There is so much in my life right now that is up in the air. I just wish I could afford to take a year off work and really figure things out. But I can't. I know time will eventually figure everything out but I can't help but wonder where things are going to be in a year. It seems like everytime one part of my life is going great, another is completly messed up. I just wonder if it is possible to have it all. My collegues tell me it's not. But I think it must be, in some rare and unfound occurences. Otherwise, why do we all try? I mean right now, I have a wonderful thing going with a man I really love. Who I don't think (besides some lessons on being romantic) could be any sweeter. Yet I have a job I hate, I feel like I'm never going to finish school, and I'm tired all the time from being the dilligant, under-paid, multi-tasker, who has a need to please everyone. (which usually leads to me doing everybody elses work for them, while I only make a small fraction of what they do) Not to mention I'm broke, due to this horrid job's salary and a bad economy that has left my county jobless. Then there's my room-mate who I am ever kicking myself in the butt for signing a year lease with. She truly is crazy, which leads me to stay away from home as much as possible.
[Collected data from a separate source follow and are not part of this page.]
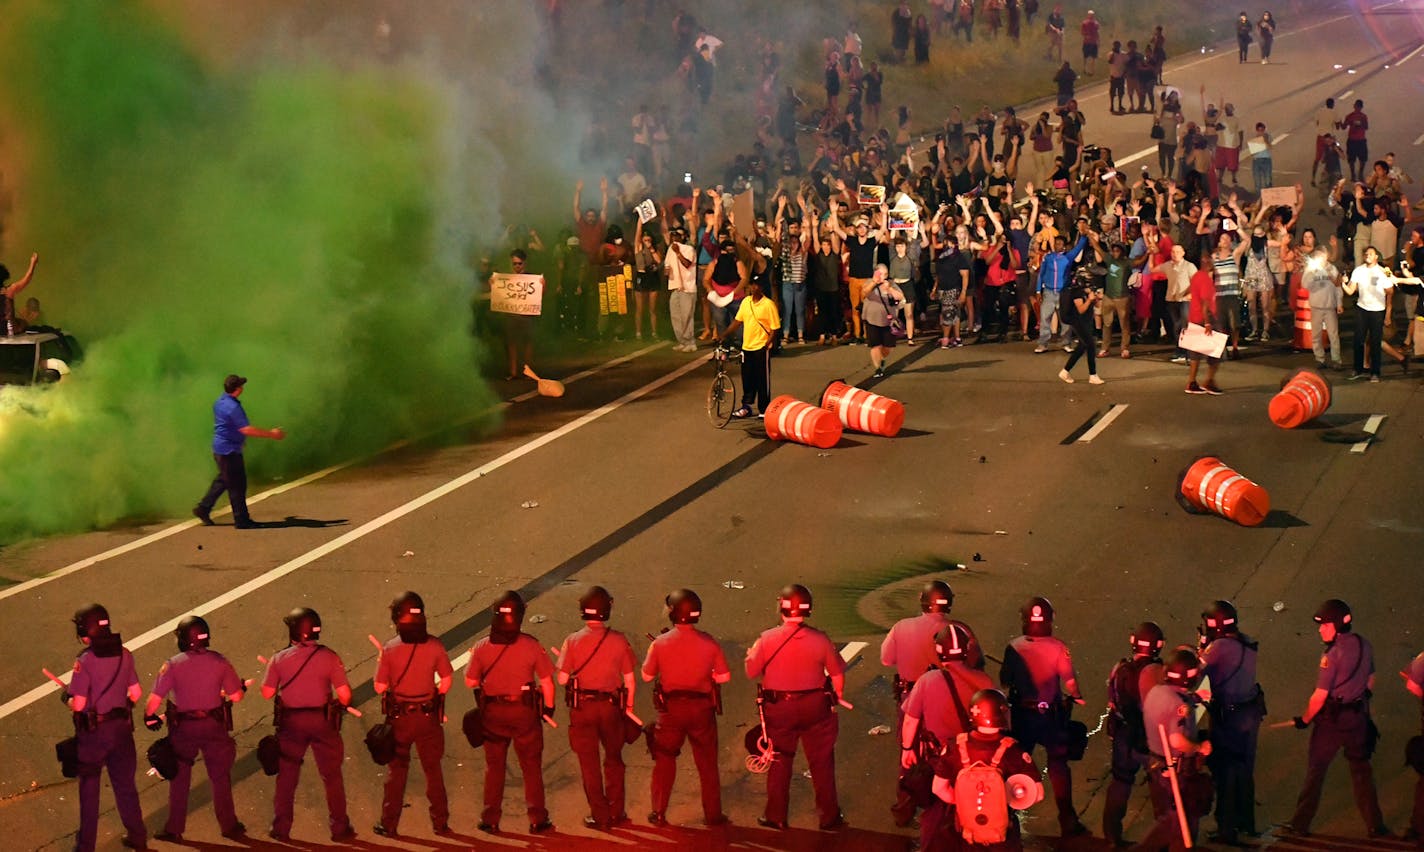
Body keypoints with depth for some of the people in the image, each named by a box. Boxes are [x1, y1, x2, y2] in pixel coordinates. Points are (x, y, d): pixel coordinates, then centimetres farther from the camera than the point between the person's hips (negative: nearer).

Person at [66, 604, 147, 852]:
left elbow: (78, 704, -20)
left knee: (89, 787, 8)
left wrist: (66, 698, 1)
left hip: (93, 731, -5)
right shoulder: (124, 654, -4)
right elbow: (136, 693, 2)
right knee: (125, 783, 18)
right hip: (121, 727, 5)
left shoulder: (85, 661, -20)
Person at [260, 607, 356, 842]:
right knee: (332, 775, 10)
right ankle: (339, 827, 14)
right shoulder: (328, 657, -9)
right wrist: (343, 705, 11)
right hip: (322, 720, -1)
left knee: (286, 775, 12)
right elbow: (344, 693, -11)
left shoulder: (280, 658, -6)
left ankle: (281, 828, 15)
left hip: (290, 722, 1)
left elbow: (267, 692, -4)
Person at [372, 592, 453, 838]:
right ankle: (440, 822, 18)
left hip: (398, 716, -1)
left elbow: (380, 687, -10)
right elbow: (446, 681, -4)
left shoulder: (389, 649, -14)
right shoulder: (434, 646, -10)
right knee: (433, 769, 14)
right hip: (428, 716, 1)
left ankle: (388, 824, 14)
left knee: (396, 770, 11)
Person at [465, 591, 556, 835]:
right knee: (531, 767, 10)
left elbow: (470, 681, -3)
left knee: (494, 767, 14)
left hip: (493, 713, 1)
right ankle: (537, 819, 13)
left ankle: (490, 820, 18)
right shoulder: (531, 646, -13)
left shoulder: (481, 647, -10)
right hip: (525, 713, -1)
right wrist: (549, 707, 8)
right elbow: (546, 681, -8)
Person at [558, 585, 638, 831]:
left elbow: (563, 679, -10)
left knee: (589, 763, 9)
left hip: (582, 708, -2)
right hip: (611, 706, 2)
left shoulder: (573, 641, -11)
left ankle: (600, 816, 12)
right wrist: (629, 707, 11)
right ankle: (616, 812, 24)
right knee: (613, 760, 19)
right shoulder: (619, 640, -7)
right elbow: (629, 679, -2)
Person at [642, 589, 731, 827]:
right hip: (702, 709, 0)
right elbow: (723, 677, -5)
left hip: (670, 708, 0)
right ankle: (713, 814, 16)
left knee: (664, 761, 13)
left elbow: (647, 676, -1)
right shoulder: (708, 643, -10)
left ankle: (659, 813, 15)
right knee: (707, 763, 12)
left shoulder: (660, 643, -11)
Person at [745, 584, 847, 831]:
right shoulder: (820, 640, -12)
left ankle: (776, 817, 21)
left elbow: (752, 672, -3)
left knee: (780, 762, 14)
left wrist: (750, 655, 18)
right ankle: (829, 817, 19)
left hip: (779, 708, 0)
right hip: (815, 707, 0)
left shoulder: (767, 639, -14)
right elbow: (837, 674, -2)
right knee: (822, 763, 12)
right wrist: (837, 697, 16)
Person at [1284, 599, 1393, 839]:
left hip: (1332, 720, -6)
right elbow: (1370, 680, 13)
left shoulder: (1332, 655, -23)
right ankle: (1374, 825, 18)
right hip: (1358, 717, 6)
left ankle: (1301, 823, 11)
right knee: (1361, 770, 16)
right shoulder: (1364, 645, -1)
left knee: (1316, 770, 5)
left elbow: (1320, 695, -20)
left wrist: (1304, 719, -7)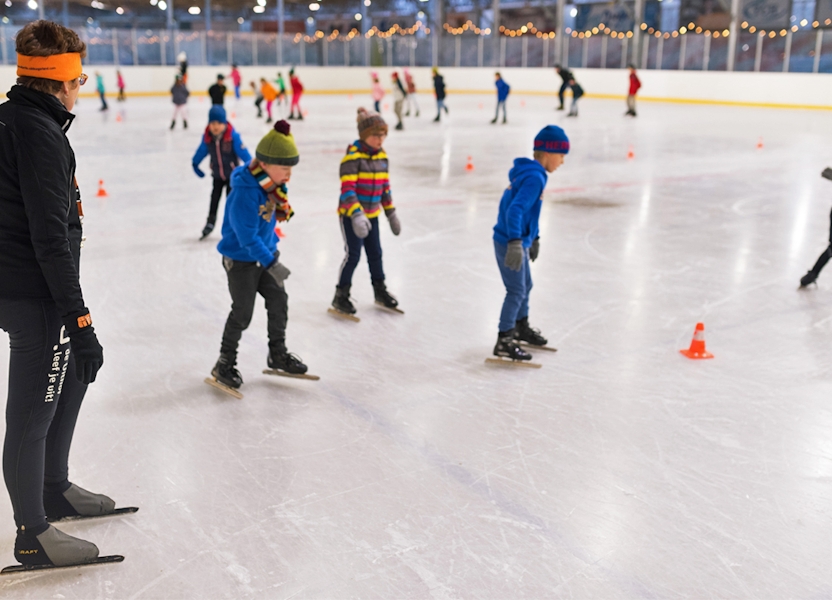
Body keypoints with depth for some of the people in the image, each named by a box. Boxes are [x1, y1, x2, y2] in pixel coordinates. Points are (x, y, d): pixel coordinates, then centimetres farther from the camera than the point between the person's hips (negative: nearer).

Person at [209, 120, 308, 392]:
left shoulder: (272, 182, -5)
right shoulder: (244, 192, -30)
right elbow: (247, 236, -30)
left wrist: (282, 205, -7)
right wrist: (272, 264, -28)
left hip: (267, 253, 8)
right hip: (241, 260, -8)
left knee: (279, 303, 13)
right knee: (242, 313, 1)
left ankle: (278, 355, 32)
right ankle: (224, 364, 19)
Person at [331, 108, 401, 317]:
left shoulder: (381, 155, 4)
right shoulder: (353, 156, -19)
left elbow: (385, 186, 13)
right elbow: (347, 188, -25)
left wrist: (391, 213, 14)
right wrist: (357, 214, -36)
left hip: (371, 215, 7)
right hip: (351, 215, -7)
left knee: (375, 253, 15)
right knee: (353, 254, -5)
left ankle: (380, 291, 31)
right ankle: (341, 296, 8)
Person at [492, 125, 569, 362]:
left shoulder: (529, 172, 9)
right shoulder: (535, 178, -22)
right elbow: (515, 210, -34)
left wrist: (534, 237, 30)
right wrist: (515, 242, -42)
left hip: (519, 242, 10)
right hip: (509, 243, -10)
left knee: (525, 285, 23)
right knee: (516, 291, -4)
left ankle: (521, 327, 42)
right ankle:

I feel like I don't have a right to complain about life being that there are people much worse off than me, with no food, famlies or have horrid diseases. But I fell like I'm working so hard to go nowhere. It's like running on a treadmill that keeps speeding up, burning all my energy up and taking me nowhere. I'm having severe burnout and I'm only in my early 20's. I can't help but wonder where I'll be even a year from now.

And I'm such a worrier. I have a bad disease I call the what-if's. All I do is What-if every possibly bad secnario in my mind. Like "what if I never get another job", "What if my boyfriend dosen't really love me", or "What if he never marry's me" or "what if he leaves me". I drive myself crazy doing this but I can't help it. It's almost like a subconcious thing. I don't know If I'm just insane or if this is something that everyone does but dosen't talk about.

Ah, I'm rambling on now. But all I truly wish for is things to right in my life. I guess that's all we all really wish for. But sometimes I wish I could see through that looking glass, into the otherside of time. Just to see the fruits of my labor and what , if any thing, I have to look foward too.